Prompt 1 —
Answer these questions using the tree-pruning discussion:
(a) What three-pass plan does the algorithm learned from a landscaping expert follow?
(b) What coating does the imagined chain-saw alternative put on its wire?
(c) What project is named as the next DIY rabbit hole?
Prompt 2 —
Reproduce the part of the tree-pruning discussion that opens with the words "So, first pass, go" and closes with "instructions on this).", substituting "pruning guides" for "horticulture books".

It's turning into various DIY rabbit holes, actually, with the next one (outside of various related landscaping stuff) being to gut a basement.
defterGoose
I would love to have such a model tell me how to prune my fruit trees as they grow up. Should be a fairly straightforward supervised problem with the right front end for the graph generation.
toss1
You can start right now with an algorithm I learned from an expert when I was working in a landscaping business.
It is a very simple three-pass plan: "Deadwood, Crossovers, Aesthetics".
So, first pass, go through the tree cutting out only and all the dead branches. Cut back to live stock, and as always make good clean angle cuts at a proper angle (many horticulture books will provide far better instructions on this).
Second pass, look only for branches that cross-over other branches and especially those that show rubbing or friction marks against other branches. Cut the ones that are either least healthy or grow in the craziest direction (i.e., crazy away from the normal more-or-less not radially away from the trunk).
Then, and only after the other two passes are complete, start pruning for the desired look and/or size & shape for planned growth or bearing fruit.
This method is simple and saves a LOT of ruined trees from trying to first cut to size and appearance, then by the time the deadwood and crossovers are taken later, it is a scraggly mess that takes years to grow back. And it even works well for novices, as long as they pay attention.
I'd suspect entering the state and direction of every branch to an app would take longer than just pruning with the above method, although for trees that haven't fully leafed out, perhaps a 360° angle set of drone pics could make an adequate 3D model to use for planning?
In any case, good luck with your fruit trees — may they grow healthy and provide you with great bounty for many years!
pbhjpbhj
When i read OP this is what I thought it was going to be - these branches are going to be apex competitors, these are crossing or going to cross, this one shows signs of disease, this one interrupts air flow through the centre, etc.
monkeywithdarts
I was imagining something like this for pruning fruit trees — something to help noobs like me see how to put pruning guidelines into practice on a real, overgrown tree. Good luck!
r0fl
That’s a great idea, but so much liability if the user is an amateur and follows steps incorrectly
JackFr
Or perhaps follows the steps correctly.
conductr
Making this determination alone will sink you in legal fees
Does an insane amount of fine print really save you? Even if you say the model is only an aide to be used by licensed or certified professional arborists or whatever, I fear some Joe blow whose tree lands on his house will be suing you.
rapjr9
I've been thinking for years about a safer alternative to chain saws. Something along the lines of a carbide coated wire driven by an electric motor and battery. Strap it to the tree, turn it on, walk away and some minutes later the tree falls down. The main difficulty is in how to drive the wire. Using friction would create fast wearing parts. Maybe a chain could be used instead of a wire. It could oscillate back and forth, instead of having to be wrapped and spliced to form a circle around the tree. It seems really strange that no one has come up with an alternative to chain saws for decades (except for large scale trucks that can process whole trees.) For small trees and branches even a sawz-all is safer than a chain saw. Inspired by spending some time sharing a hospital room with a guy who had a chain saw accident, but I still haven't come up with a workable idea. Maybe someone else can.

Dataset content —
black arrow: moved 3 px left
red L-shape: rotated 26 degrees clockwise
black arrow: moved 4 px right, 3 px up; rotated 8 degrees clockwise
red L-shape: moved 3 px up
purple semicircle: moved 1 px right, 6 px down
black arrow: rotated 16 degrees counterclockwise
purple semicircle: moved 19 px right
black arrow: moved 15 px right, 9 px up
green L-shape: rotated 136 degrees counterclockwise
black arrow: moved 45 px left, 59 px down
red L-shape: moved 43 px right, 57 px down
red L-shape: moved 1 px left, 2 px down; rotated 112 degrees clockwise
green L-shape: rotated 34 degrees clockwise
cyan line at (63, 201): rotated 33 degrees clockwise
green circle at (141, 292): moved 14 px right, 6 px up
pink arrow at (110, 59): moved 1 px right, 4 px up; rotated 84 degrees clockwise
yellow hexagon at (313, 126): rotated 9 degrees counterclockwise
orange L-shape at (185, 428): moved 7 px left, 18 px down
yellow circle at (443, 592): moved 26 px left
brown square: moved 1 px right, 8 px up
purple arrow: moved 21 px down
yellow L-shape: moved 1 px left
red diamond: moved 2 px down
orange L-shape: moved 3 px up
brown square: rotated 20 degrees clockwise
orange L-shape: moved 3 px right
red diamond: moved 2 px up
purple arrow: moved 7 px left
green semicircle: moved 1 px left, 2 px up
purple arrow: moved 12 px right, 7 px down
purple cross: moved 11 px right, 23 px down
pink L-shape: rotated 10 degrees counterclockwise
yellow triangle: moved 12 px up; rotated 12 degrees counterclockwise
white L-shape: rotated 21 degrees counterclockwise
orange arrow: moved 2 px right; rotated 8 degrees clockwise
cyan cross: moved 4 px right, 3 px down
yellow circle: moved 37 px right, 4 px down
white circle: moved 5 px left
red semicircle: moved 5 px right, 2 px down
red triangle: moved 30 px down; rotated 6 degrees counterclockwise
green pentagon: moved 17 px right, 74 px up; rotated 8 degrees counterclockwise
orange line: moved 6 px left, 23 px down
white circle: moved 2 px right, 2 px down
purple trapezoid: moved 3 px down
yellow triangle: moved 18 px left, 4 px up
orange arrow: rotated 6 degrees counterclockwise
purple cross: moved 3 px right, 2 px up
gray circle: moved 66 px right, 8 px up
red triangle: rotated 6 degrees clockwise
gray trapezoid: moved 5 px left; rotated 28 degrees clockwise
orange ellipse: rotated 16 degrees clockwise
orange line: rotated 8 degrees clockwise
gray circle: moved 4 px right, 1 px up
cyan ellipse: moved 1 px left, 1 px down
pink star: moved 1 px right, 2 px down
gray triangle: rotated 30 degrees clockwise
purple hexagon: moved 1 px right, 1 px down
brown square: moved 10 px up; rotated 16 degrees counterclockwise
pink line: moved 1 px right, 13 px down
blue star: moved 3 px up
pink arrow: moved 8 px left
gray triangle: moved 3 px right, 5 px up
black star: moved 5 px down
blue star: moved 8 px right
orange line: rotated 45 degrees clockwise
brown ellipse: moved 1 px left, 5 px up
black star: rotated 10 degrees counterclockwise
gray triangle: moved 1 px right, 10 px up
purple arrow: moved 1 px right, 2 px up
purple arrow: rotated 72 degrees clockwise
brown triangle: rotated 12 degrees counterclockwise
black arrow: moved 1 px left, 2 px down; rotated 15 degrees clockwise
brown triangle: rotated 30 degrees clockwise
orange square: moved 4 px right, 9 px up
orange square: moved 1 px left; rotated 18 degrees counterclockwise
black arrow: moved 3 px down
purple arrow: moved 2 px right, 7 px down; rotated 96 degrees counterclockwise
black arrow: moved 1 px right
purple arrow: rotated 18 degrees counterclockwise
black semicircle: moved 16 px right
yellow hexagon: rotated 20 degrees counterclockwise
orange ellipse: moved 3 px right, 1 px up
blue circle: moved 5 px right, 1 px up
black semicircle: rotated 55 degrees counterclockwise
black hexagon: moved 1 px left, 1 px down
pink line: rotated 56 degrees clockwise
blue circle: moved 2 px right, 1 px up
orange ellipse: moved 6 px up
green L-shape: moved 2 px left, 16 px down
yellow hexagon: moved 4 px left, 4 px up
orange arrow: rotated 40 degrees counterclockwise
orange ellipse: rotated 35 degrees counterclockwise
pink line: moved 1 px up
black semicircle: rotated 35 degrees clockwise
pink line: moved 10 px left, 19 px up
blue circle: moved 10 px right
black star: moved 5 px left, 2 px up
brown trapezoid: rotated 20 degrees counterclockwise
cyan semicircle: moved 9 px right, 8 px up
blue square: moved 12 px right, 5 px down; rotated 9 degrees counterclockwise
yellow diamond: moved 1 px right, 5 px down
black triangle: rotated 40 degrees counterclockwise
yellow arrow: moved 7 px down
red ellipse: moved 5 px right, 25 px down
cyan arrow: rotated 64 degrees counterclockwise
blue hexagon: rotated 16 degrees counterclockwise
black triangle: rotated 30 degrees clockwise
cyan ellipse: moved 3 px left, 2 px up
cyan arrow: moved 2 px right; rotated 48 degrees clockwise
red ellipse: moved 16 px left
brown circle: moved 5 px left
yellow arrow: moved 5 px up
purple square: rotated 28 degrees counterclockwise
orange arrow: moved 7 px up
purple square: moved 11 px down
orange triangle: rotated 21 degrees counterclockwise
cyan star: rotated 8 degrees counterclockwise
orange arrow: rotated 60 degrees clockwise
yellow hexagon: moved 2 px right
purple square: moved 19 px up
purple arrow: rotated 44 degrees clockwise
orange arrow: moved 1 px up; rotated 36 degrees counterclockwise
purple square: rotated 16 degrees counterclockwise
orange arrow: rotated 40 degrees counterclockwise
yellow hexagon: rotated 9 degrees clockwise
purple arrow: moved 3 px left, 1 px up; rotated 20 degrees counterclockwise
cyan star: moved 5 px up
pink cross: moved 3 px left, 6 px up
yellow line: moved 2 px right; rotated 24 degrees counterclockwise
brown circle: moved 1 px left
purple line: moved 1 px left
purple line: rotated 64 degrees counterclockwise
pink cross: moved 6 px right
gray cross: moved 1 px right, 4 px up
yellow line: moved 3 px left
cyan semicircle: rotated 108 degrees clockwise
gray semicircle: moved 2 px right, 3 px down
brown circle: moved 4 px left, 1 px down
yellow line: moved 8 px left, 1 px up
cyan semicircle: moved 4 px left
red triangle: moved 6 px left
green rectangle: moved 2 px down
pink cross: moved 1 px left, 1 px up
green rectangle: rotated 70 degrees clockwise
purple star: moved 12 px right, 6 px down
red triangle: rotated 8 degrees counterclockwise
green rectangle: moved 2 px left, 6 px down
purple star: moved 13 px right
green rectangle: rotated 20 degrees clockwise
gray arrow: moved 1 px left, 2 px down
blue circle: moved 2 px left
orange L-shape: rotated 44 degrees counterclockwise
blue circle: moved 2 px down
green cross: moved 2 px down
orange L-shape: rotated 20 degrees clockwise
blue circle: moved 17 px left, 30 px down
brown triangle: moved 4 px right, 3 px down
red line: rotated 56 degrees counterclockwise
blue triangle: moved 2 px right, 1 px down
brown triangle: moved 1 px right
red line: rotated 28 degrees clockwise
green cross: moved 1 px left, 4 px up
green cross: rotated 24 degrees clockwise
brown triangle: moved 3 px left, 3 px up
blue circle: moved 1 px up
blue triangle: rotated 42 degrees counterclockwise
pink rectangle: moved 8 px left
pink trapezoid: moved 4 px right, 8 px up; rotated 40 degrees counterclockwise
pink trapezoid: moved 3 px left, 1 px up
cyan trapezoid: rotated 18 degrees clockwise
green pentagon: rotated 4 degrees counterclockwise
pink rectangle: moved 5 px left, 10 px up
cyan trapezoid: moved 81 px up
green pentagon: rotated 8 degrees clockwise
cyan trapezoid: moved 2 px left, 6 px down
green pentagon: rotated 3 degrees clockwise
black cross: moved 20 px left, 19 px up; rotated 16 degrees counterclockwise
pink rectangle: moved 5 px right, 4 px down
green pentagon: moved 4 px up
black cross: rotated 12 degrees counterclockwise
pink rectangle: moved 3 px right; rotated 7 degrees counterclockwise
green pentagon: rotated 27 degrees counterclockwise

Result 1 —
(a) "Deadwood, Crossovers, Aesthetics"
(b) Carbide
(c) Gutting a basement

Result 2 —
So, first pass, go through the tree cutting out only and all the dead branches. Cut back to live stock, and as always make good clean angle cuts at a proper angle (many pruning guides will provide far better instructions on this).